Of the eight parts of speech, adverbs tend to be the one people have the hardest time understanding or even remembering. Adverbs probably pose more problems than the other parts of speech, including nouns, pronouns, verbs, adjectives, prepositions, conjunctions and interjections, because adverbs are fluid words, which means different words can function as adverbs depending on their location in a sentence. Adverbs are modifiers and further expound on the meaning of a sentence, and as such can modify several different parts of speech, including verbs, nouns, adjectives, whole phrases or sentences. Also, adverbs can modify other adverbs, so seeing two or more adverbs in a row is not uncommon.
Function of Adverbs
Adverbs are modifiers, which means they change the meaning of verbs, adjectives and even adverbs in the same sentence. For example, in the sentence "John thumbed through the book rapidly," the word "rapidly" provides the reader with more information about how John "thumbed;" thus, "rapidly" is an adverb. Change the adverb to "slowly," and the reader understands "thumbing" differently. In the sentence "John thumbed through the very thick book," the adverb "very" describes the adjective "thick." You could also place the adverb "very" in front of "rapidly" to make an adverb modify another adverb. This results in two consecutive adverbs in a sentence.
Relationship to Other Words in a Sentence
Nouns and adjectives can become adverbs when used to describe other adjectives. For example, you can write "It was an eye-opening experience," with the noun "eye" functioning as an adverb because it modifies "opening." Likewise, in the sentence "The letter-opener drawer is locked," "letter" -- which we typically recognize as a noun -- functions here as an adverb describing "opener." Adverb-adjective combinations usually require a hyphen.
Common Adverb Usage
Sentences like "John thumbed through the book very rapidly" and "She completed the work the least efficiently" contain two consecutive adverbs ("very" and "rapidly," and "least" and "efficiently") and are grammatically correct. In both cases, the first adverb in the sequence modifies the second adverb.
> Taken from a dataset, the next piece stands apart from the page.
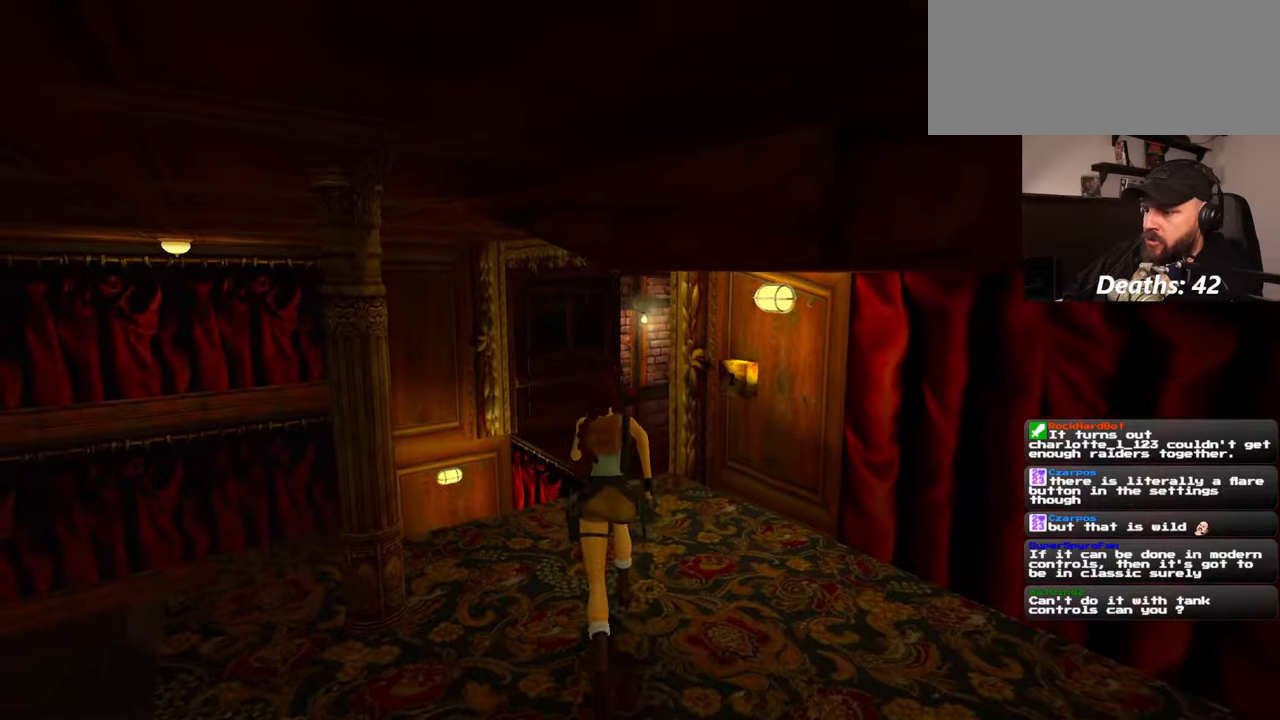
{"buttons": [], "left_stick": "up", "right_stick": "center", "events": []}
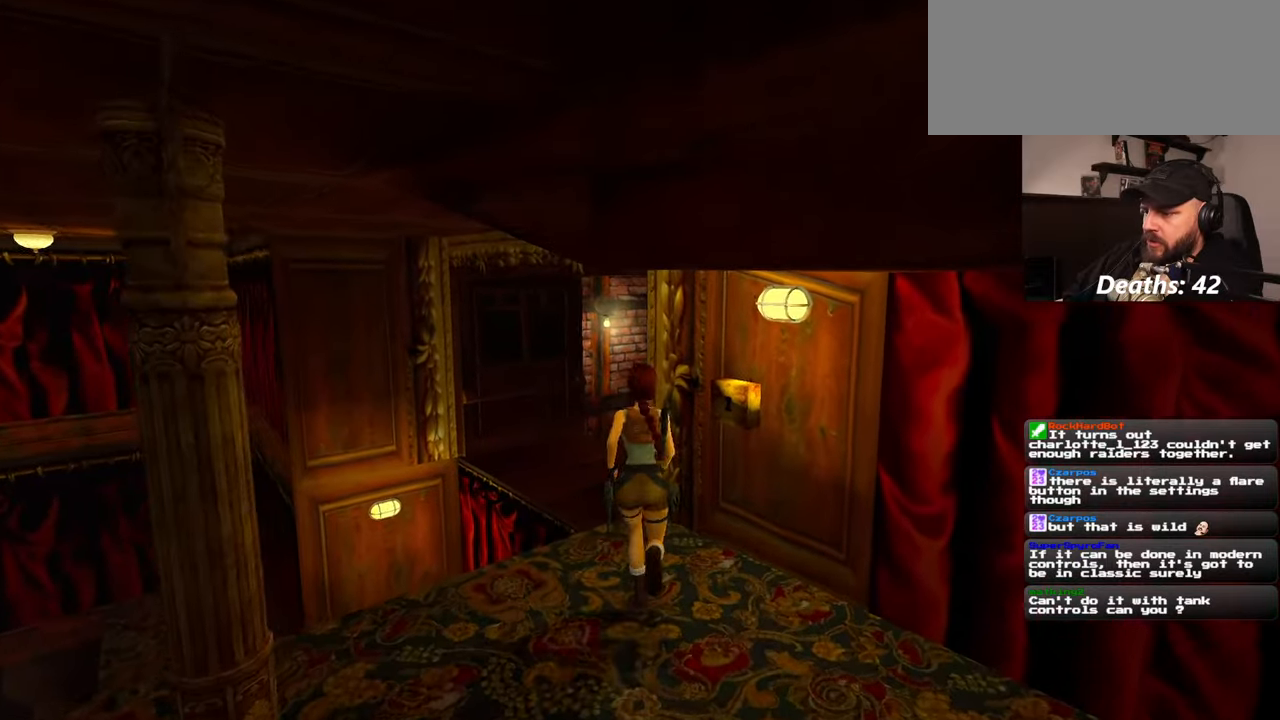
{"buttons": [], "left_stick": "up-right", "right_stick": "center", "events": [[417, "left_stick", "up-right"]]}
You cannot separate the adverbs in these cases and still maintain correct sentence grammar.
Sometimes placing two adverbs in a row sounds awkward. "She really accidentally tripped" or "He runs extremely rapidly" both sound like clumsy mouthfuls. This is because the adverbs all end in "ly." By contrast, the adverb combination in the following sentence flows fine: "Tom is almost always late." The differing endings are therefore easier to pronounce.